What is expected
The span to copy runs from the line containing "Rendered at 1500 by 1125 pixels." to the last line below. Copy it exactly, with nothing else.

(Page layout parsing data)
- - -

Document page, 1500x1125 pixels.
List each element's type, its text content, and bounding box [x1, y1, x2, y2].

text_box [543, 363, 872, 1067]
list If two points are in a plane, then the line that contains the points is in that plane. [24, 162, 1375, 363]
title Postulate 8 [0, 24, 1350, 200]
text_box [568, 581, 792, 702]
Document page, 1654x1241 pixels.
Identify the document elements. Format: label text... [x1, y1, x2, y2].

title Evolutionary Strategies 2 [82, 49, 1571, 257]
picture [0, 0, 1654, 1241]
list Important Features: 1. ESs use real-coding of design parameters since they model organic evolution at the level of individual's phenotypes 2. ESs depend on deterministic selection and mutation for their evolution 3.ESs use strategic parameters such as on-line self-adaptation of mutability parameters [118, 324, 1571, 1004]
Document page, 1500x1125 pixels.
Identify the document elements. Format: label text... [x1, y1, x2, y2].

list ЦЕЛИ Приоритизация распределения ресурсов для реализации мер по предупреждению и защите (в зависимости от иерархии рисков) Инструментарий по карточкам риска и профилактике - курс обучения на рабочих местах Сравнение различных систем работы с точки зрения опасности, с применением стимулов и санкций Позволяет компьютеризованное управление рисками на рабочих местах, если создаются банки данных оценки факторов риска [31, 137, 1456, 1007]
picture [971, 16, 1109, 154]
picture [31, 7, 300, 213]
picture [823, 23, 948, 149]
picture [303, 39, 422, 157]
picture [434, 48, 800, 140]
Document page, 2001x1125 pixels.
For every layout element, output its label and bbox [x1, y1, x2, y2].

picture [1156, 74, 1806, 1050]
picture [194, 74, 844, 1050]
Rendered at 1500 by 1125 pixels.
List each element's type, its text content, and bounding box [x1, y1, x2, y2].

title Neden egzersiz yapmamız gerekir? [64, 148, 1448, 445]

- - -

Reply
Rendered at 1500 by 1125 pixels.
List each element's type, its text content, and bounding box [x1, y1, x2, y2].

title Neden egzersiz yapmamız gerekir? [64, 148, 1448, 445]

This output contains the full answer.